Task requirements: Could you retype every one of the entries below line for line, changing nothing?

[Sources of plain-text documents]
= Beginning of Section =

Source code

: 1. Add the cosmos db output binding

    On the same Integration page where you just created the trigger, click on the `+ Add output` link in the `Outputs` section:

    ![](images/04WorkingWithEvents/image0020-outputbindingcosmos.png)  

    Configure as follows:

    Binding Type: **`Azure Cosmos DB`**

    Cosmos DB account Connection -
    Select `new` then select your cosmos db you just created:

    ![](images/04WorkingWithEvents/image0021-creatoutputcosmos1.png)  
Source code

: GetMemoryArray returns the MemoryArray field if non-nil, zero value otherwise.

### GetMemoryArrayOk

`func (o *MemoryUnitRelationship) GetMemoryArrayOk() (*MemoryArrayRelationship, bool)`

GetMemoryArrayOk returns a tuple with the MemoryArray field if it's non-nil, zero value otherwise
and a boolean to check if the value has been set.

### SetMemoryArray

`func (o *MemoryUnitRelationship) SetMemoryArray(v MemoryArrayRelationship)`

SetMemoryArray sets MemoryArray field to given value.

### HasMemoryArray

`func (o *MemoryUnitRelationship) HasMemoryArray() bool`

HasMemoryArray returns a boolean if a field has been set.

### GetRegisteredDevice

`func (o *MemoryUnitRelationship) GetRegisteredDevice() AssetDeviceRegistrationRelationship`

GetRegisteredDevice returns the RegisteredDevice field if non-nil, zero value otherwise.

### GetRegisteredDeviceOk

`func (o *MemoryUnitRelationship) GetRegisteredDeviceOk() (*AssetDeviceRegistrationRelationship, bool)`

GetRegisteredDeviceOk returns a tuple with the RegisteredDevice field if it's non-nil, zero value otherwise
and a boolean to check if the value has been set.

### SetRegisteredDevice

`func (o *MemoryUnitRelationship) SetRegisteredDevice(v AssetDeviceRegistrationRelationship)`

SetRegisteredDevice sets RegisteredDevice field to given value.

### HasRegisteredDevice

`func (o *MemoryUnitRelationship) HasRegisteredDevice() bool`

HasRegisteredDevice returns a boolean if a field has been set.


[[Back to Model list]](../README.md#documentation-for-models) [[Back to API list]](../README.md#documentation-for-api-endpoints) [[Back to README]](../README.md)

= End of Section =

Written response:
Source code

: 1. Add the cosmos db output binding

    On the same Integration page where you just created the trigger, click on the `+ Add output` link in the `Outputs` section:

    ![](images/04WorkingWithEvents/image0020-outputbindingcosmos.png)  

    Configure as follows:

    Binding Type: **`Azure Cosmos DB`**

    Cosmos DB account Connection -
    Select `new` then select your cosmos db you just created:

    ![](images/04WorkingWithEvents/image0021-creatoutputcosmos1.png)  
Source code

: GetMemoryArray returns the MemoryArray field if non-nil, zero value otherwise.

### GetMemoryArrayOk

`func (o *MemoryUnitRelationship) GetMemoryArrayOk() (*MemoryArrayRelationship, bool)`

GetMemoryArrayOk returns a tuple with the MemoryArray field if it's non-nil, zero value otherwise
and a boolean to check if the value has been set.

### SetMemoryArray

`func (o *MemoryUnitRelationship) SetMemoryArray(v MemoryArrayRelationship)`

SetMemoryArray sets MemoryArray field to given value.

### HasMemoryArray

`func (o *MemoryUnitRelationship) HasMemoryArray() bool`

HasMemoryArray returns a boolean if a field has been set.

### GetRegisteredDevice

`func (o *MemoryUnitRelationship) GetRegisteredDevice() AssetDeviceRegistrationRelationship`

GetRegisteredDevice returns the RegisteredDevice field if non-nil, zero value otherwise.

### GetRegisteredDeviceOk

`func (o *MemoryUnitRelationship) GetRegisteredDeviceOk() (*AssetDeviceRegistrationRelationship, bool)`

GetRegisteredDeviceOk returns a tuple with the RegisteredDevice field if it's non-nil, zero value otherwise
and a boolean to check if the value has been set.

### SetRegisteredDevice

`func (o *MemoryUnitRelationship) SetRegisteredDevice(v AssetDeviceRegistrationRelationship)`

SetRegisteredDevice sets RegisteredDevice field to given value.

### HasRegisteredDevice

`func (o *MemoryUnitRelationship) HasRegisteredDevice() bool`

HasRegisteredDevice returns a boolean if a field has been set.


[[Back to Model list]](../README.md#documentation-for-models) [[Back to API list]](../README.md#documentation-for-api-endpoints) [[Back to README]](../README.md)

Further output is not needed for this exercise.